■ **Task**
Strip out the pictures and output each remaining line of the data word for word.

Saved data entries

================

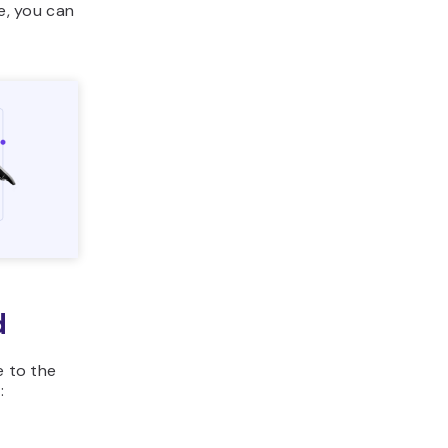
te, you can
d
e to the
:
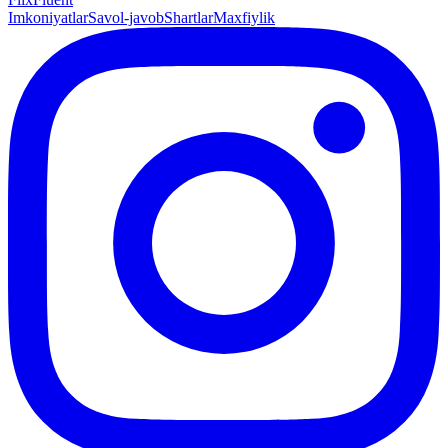
Imkoniyatlar
Savol-javob
Shartlar
Maxfiylik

================

■ **Your solution**
te, you can
d
e to the
:
Imkoniyatlar
Savol-javob
Shartlar
Maxfiylik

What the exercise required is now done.